StageLog expectation
Reminder pickedreminder.candidate appt=<id> due_in_h=24
Window checkwhatsapp.session_window expired=true
SMS dispatchsms.africas_talking send phone=<e164> cost_usd=0.003

Pass criteria — SMS

  • SMS arrives on the customer's phone (Africa's Talking sandbox shows the message in its dashboard).
  • Cost line in the log shows ~$0.003 — the cost-discipline win that motivated SMS-as-fallback in ADR-0009 (cheaper than out-of-window WhatsApp utility templates in Kenya).

Deviation severity rubric

Capture every divergence in docs/M12-pilot-deviations.md. Each row: timestamp | scenario | observation | severity | resolution. Severity drives whether the deviation gets fixed during W5 or deferred to M13.

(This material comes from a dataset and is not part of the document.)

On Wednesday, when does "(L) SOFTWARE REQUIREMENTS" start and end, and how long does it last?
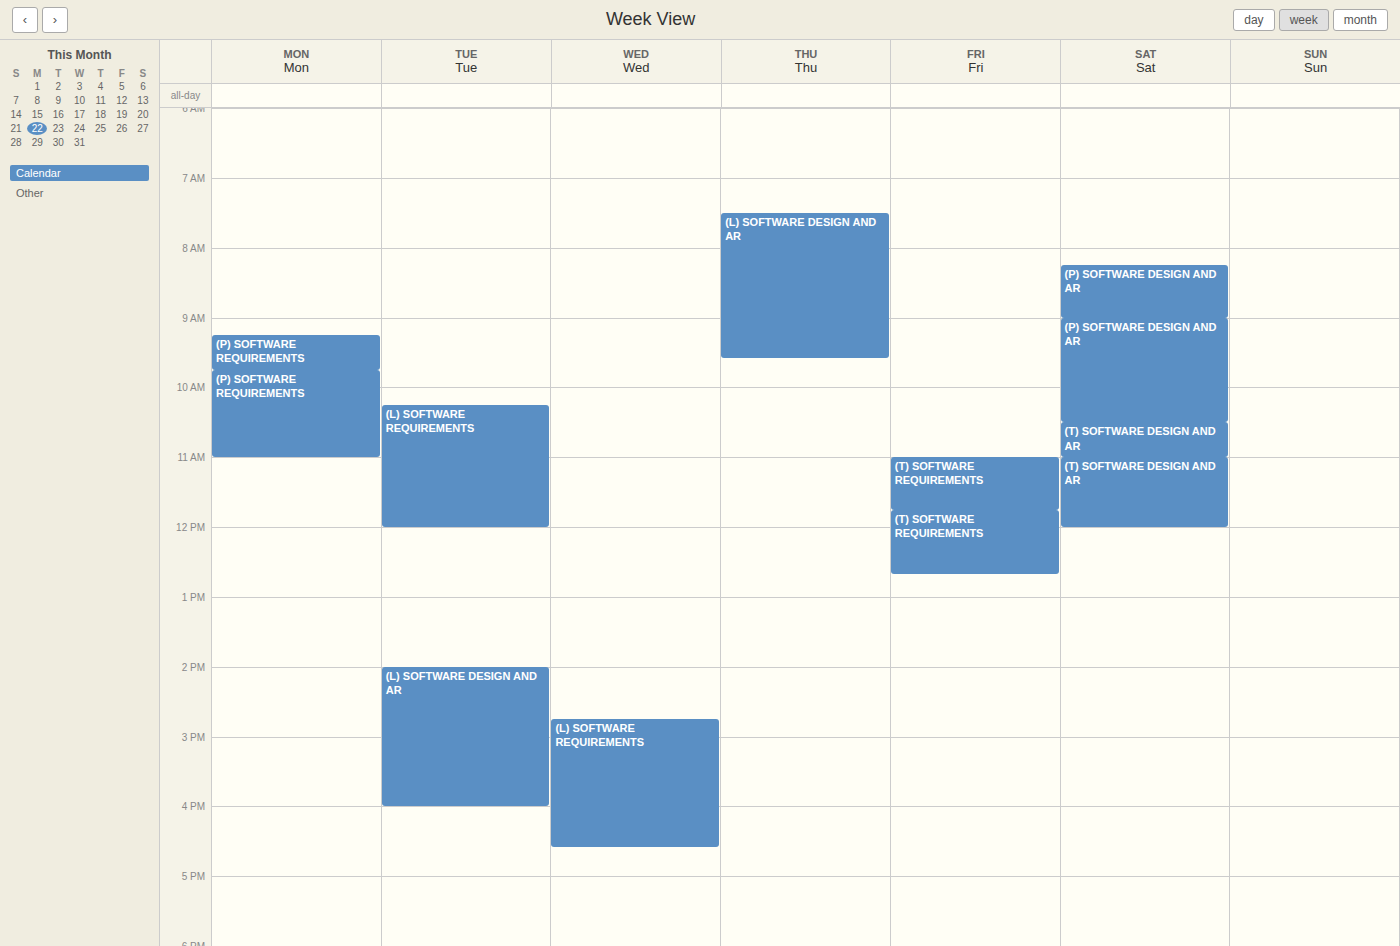
2:45 PM to 4:35 PM, 1 hour 50 minutes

SeveritySymbolDefinitionAction
Doc-only fix🟢The runbook said X, the system actually does Y. The system is correct; the runbook is wrong.Open a docs-only PR in the W5 docs-fixes commit. No code change.
Small bug🟡The system has a clear bug, fix is < 30 min and well-scoped.Open a code PR in the W5 bug-fixes commit. Re-run the affected scenario.
Deferred🔴A real architectural surprise — fix needs design-level discussion or > 30 min of work.Log as M13 carry-forward in the close-out memo + open a GitHub issue. Do not fix during W5.

The W5 commit cap is 3 commits maximum per the M12 plan v3 R6 mitigation: one pilot-execution commit (the M12-pilot-deviations.md capture file with all observations), one docs-fixes commit (all 🟢 batched), one bug-fixes commit (all 🟡 batched). Anything 🔴 stays in the deviations file as a carry-forward — it does not get a commit during W5.

This cap exists because the pilot is a calibration pass, not a code-change marathon. The point is to learn what the system actually does in pilot conditions and capture that learning, not to rewrite the system from inside the pilot. M13 is the place for architectural responses to 🔴 findings.


Where to capture

Open docs/M12-pilot-deviations.md in an editor before starting. Use this row shape:

| 2026-05-07 09:34 | S1 WhatsApp | Confirmation message took 47s instead of expected ~30s | 🔴 | M13 carry-forward — investigate Daraja sandbox latency vs production |
| 2026-05-07 09:51 | S3 web widget | "manicure" tokenisation collapsed to "mani cure" in classifier | 🟡 | bug-fixes commit — extend tokenizer test fixture |
| 2026-05-07 10:08 | S2 voice | TTS playback expectation says "~2.5s end-to-end" but actual is "~3.0s on first turn" | 🟢 | docs-fixes commit — update Scenario 2 latency target |

The file is deleted at W6 close-out; the observations are folded into the close-out memo at ~/.claude/projects/-Users-soft4u-Development-ratiba/memory/project_m12_pilot_readiness_landed.md. That memo becomes the durable record.


What next

  • During the pass — when something goes wrong, Incidents runbook is the diagnose-and-fix table.
  • For log reading during the pass — Observability covers structured log fields, jq filter patterns, and the daily digest.
  • After the pass — the W6 close-out memo aggregates everything into a single milestone retrospective.
  • For M13 onboarding — re-run this exact runbook against a real tenant. The 4 scenarios become the acceptance criteria for "this tenant is live."